** Begin **

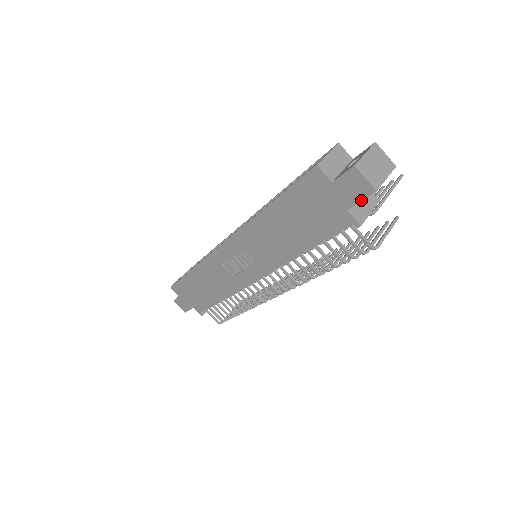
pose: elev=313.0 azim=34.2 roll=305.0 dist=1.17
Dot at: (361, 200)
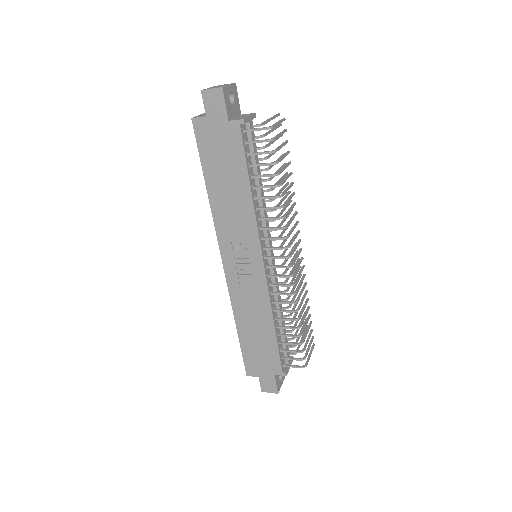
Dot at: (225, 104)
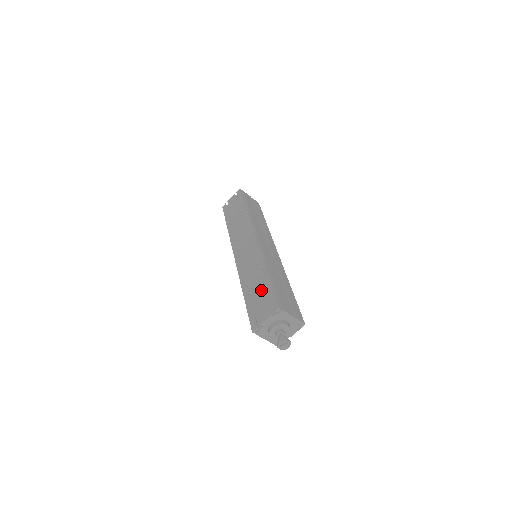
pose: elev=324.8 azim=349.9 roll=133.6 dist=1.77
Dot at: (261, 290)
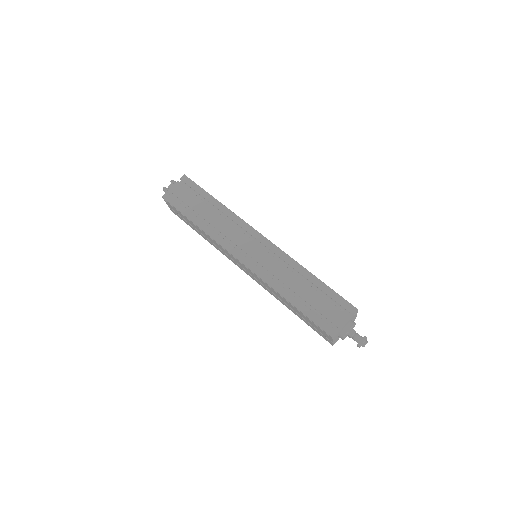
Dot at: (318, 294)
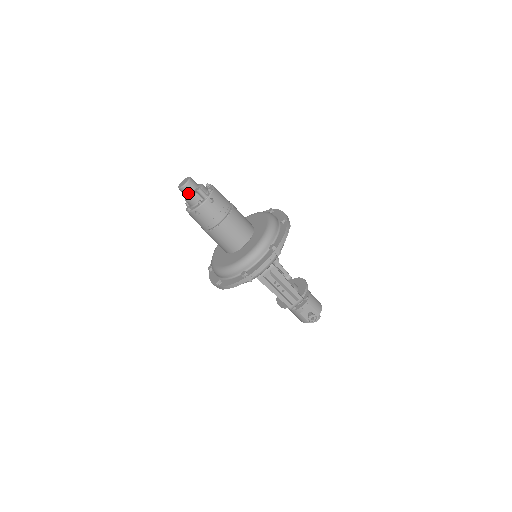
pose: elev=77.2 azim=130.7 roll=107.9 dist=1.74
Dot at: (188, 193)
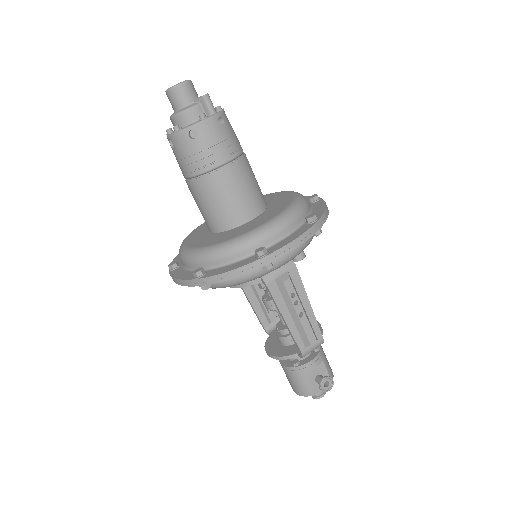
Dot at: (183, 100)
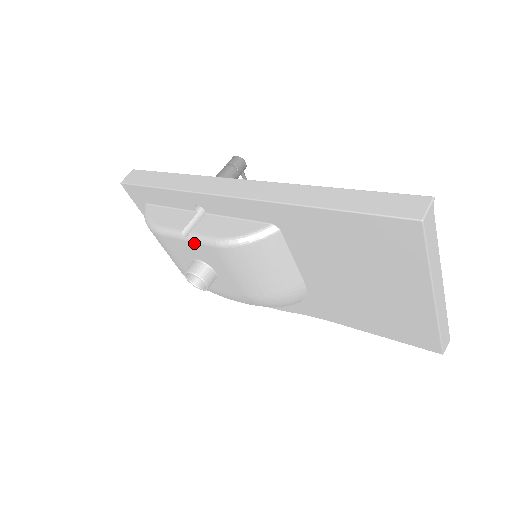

** End **

**EXERCISE DETAILS:**
Reproduce every row above verbatim, leaving out the pictures.

**SOLUTION TO THE EXERCISE:**
pose: elev=313.0 azim=34.2 roll=305.0 dist=1.17
Dot at: (361, 200)
Dot at: (225, 104)
pose: elev=324.8 azim=349.9 roll=133.6 dist=1.77
Dot at: (261, 290)
Dot at: (318, 294)
pose: elev=77.2 azim=130.7 roll=107.9 dist=1.74
Dot at: (188, 193)
Dot at: (183, 100)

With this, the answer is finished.